Moving to Florida from those cities gives us more colors than brown and gray. You get your early Fords, your Tommy Guns, flapper dresses, and the like, but you also get things like the the sun and grass, which makes for a pleasant southern backdrop to all the gang violence. Another standout is the slow-moving interludes Affleck uses to mark the passage of time. The film’s visual appeal is significant, but not enough to make up for all the loose narrative threads all over the floor.
Couglin initially arrives in Florida as part of a plot for revenge. However, the film contains small plot threads for the majority of its runtime, most of them small stories that pop up and the dissipate without having had a real impact. Perhaps it’s due to the transfer of a decades-spanning novel into just over two hours (which still felt too long), but the movie feels directionless. It commits neither to telling one compelling story with side-plots nor does it commit to being a series of vignettes with a connecting thread. For many of these plots the story is dropped just as things are beginning to take shape. Coughlin comes into conflict with a lot in this film: Racism, religion, gangs, the law, his own gray morality, but we don’t spend enough time with most of these things for these stories to have their intended impact.
Live by Night tries to make a lot of points alongside its plots and, like the threads they’re attached to, these mostly don’t hold up. You can tell that the movie wants to say something about crime, personal freedom, the American Dream, and a myriad of other things. However, without the time that these topics require the movie has trouble sticking the landing.

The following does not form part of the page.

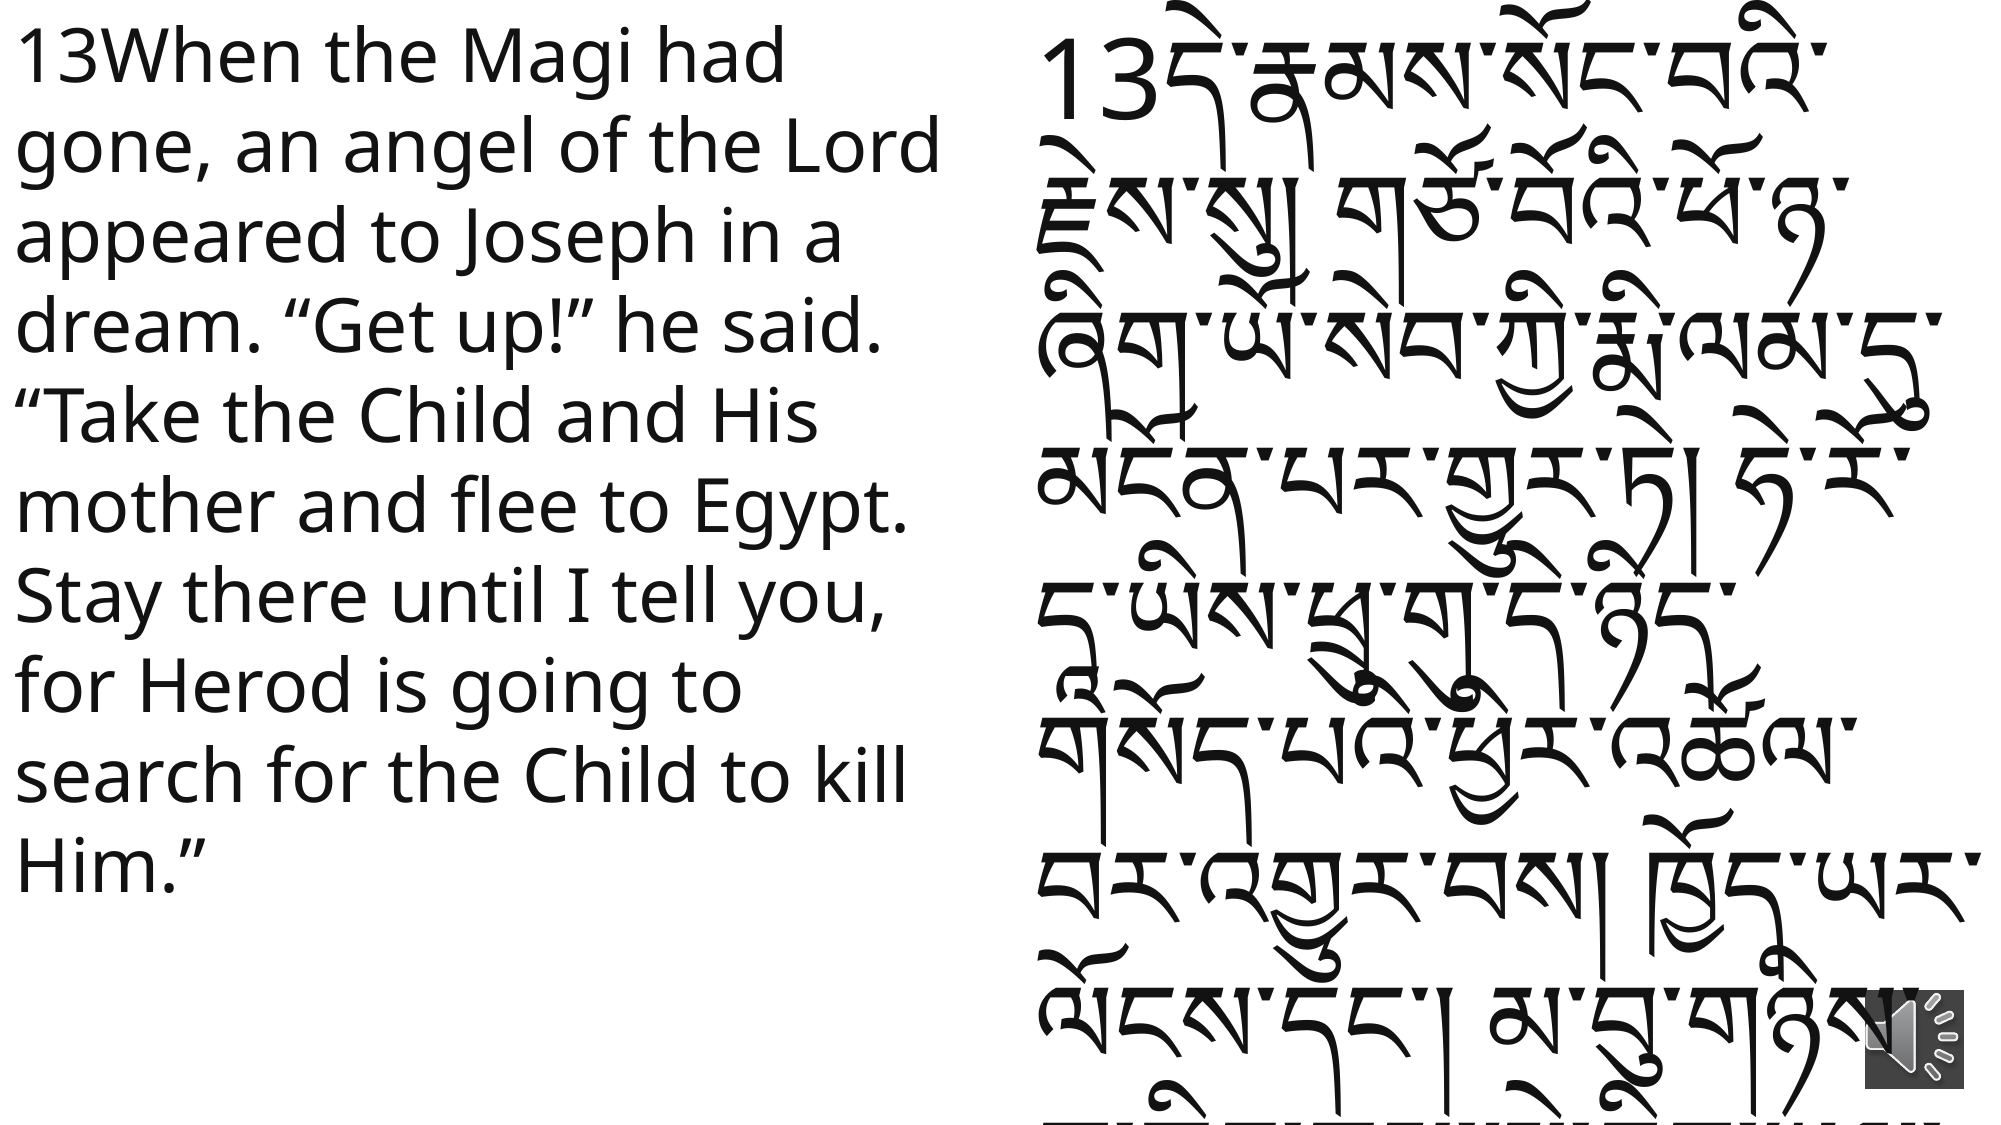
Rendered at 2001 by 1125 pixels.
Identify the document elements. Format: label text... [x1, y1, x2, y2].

It’s easily feasible that had he tried to fit less in, Affleck could have made some poignant observations. The movie suffers from a lack of focus, and were it to be tightened up it could have been something special.
The cast does an admirable job for the most part, with Elle Fanning as the standout in a smaller but vital role as Loretta Figgis, the daughter of the Ybor City police chief. Chris Messina brings in some humorous moments as Coughlin’s booze-running partner Dion Bartolo. His banter with Affleck made for some of my favorite moments of the film. On the flipside, Zoe Saldana, as Couglin’s new love interest Graciela Suarez, is tragically wasted. Initially interesting, Saldana’s character is relegated to the sidelines soon after we meet her despite being one of the few characters present for the majority of Coughlin’s story.
Affleck himself is serviceable but nothing special. Despite his having written it, the script doesn’t call for any moments that might lend themselves to a standout performance on Affleck’s part. As a character, Couglin vassilates between affable guy who happens to be on the wrong side of an unjust law and cold-blooded killer. Affleck can play both of these extremes well, but not quite well enough to overcome the narrative dissonance these shifts create.
Live by Night is by no means a bad movie. It’s beautifully shot, and a number of its plots, however fleeting, are pretty engrossing. However, an A-list cast can’t overcome paper-thin characters, and skilled direction doesn’t cover for a film being so narratively and thematically unfocused. The saddest part is that it’s apparent that had Affleck elected to only include the essentials in his adaptation, presenting a tightly focused story with less asides and more time for the characters and ideas to flourish, then this movie probably would have been great, and just in time for award season. As is, however, that knowledge just makes the film that much more disappointing.